Exclusive: Scrutiny mounts on Microsoft’s surveillance technology
Microsoft is facing new pressure from investors over its development and sale of surveillance technologies to law enforcement and its efforts to shape the policies regulating their deployment.
Three separate shareholder proposals filed this week reviewed by The Hill are demanding Microsoft evaluate whether its business model aligns with the tech giant’s stated commitments to racial justice and human rights.
The first, filed by the social-issues-focused firm Harrington Investments, calls on Microsoft leadership to “generally prohibit” the sale of facial recognition technology to all government entities and disclose any exceptions made to that rule.
Microsoft announced last summer that it would not sell the technology that scans faces for the purpose of identifying them to police departments until there is a federal law regulating its use amid renewed scrutiny during protests against police brutality.
That pledge did not make clear whether Microsoft would still sell the tech to other government agencies, like Immigration and Customs Enforcement (ICE). For example, the company repeatedly tried to sell the Drug Enforcement Administration on its tech during 2017 and 2018.
Activists and privacy advocates have raised alarm about deployment of facial recognition by law enforcement both over inaccuracies and the surveillance power it can provide.
The National Institute of Standards and Technology released a study of more than 100 vendors, including Microsoft, in 2019 that found the majority of facial recognition systems have “demographic differentials” that can worsen their accuracy based on a person’s age, gender or race.
The proposal counts the American Civil Liberties Union of Washington among its supporters. Jennifer Lee, the group’s technology and liberty project manager, said in a statement to The Hill that “if Microsoft is truly committed to protecting our democratic freedoms and standing for racial justice, it must permanently divest from selling facial recognition technology to all government entities, including law enforcement.”
The second shareholder proposal was filed by the sisters of the Religious of the Sacred Heart of Mary and calls for a holistic report on how effectively Microsoft implements its own human rights commitments.
The proposal highlights contracts with the New York Police Department (NYPD), ICE and the military that it says may conflict with those stated ideals.
Microsoft partners with NYPD on its Domain Awareness Systems (DAS), which uses cameras, automatic license plate readers and radiological sensors to surveil New Yorkers in real time without a warrant.
Critics say the system erodes privacy and have raised concerns about the power it gives a police department with a history of racist discrimination and over-policing.

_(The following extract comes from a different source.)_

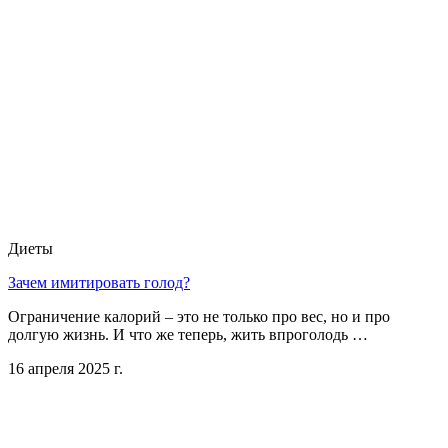
Диеты
Зачем имитировать голод?
Ограничение калорий – это не только про вес, но и про
долгую жизнь. И что же теперь, жить впроголодь …
16 апреля 2025 г.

“For years, Microsoft has partnered with the NYPD to sell the [DAS], which is likely the single most invasive surveillance system in the country,” Albert Fox Cahn, executive director of the Surveillance Technology Oversight Project, said in a statement to The Hill. “Microsoft can’t claim to take the moral high ground on surveillance when it is selling the software that is used to track millions and undermine civil rights.”
ICE has tapped into DAS to fill its database of license plates that it uses to target immigrants for deportation. The proposal also highlights contracts between Microsoft’s Azure and the immigration agency for cloud computing services, which could reportedly be expanded this year.
Microsoft has faced internal pressure over its work with both police and ICE.
The final proposal, led by the Congregation of the Sisters of St. Joseph of Peace, asks Microsoft to commission a report on how its lobbying aligns with its stated principles.
The company spent nearly $10 million on federal lobbying in 2020 on a wide variety of issues such as privacy, border security and defense.
The proposal highlights support of state-level privacy bills that the investors say don’t align with Microsoft’s stated policy agenda, including the need for affirmative opt-in consent. It also points to lobbying done in opposition to legislation that would limit or ban government use of facial recognition, including one bill in Washington that would pump the brakes on the technology until demographic differentials are resolved.
Taken together, the three shareholder proposals mark a significant escalation of investor scrutiny on Microsoft’s business practices.
A spokesperson for the tech giant declined to comment on the proposals, but pointed The Hill to a video of Microsoft President Brad Smith explaining the decision to suspend facial recognition sales to police.
Microsoft could theoretically appeal to the Securities and Exchange Commission to have the proposals omitted, but if not they will come up for a vote at the company’s next shareholder meeting in December.
Activist investors have increasingly been using shareholder proposals to put pressure on companies.
Harrington Investments, for instance, has introduced a similar proposal about facial recognition at Amazon for the last three years.
And earlier this month investors at Thomson Reuters voted on a proposal to evaluate its contracts with ICE.
While these types of proposals have relatively low success rates — and are often nonbinding — their proponents say they offer an effective avenue to show companies the business risks of controversial contracts.
Mary Beth Gallagher, the executive director at Investor Advocates for Social Justice who helped the two religious organizations file their proposals, said that the strategy is moving companies in the right direction.
“Investors and other stakeholders don’t want companies making empty promises, statements [and] commitments,” she told The Hill. “These proposals and all the work civil society actors are doing I think are pushing toward more corporate accountability.”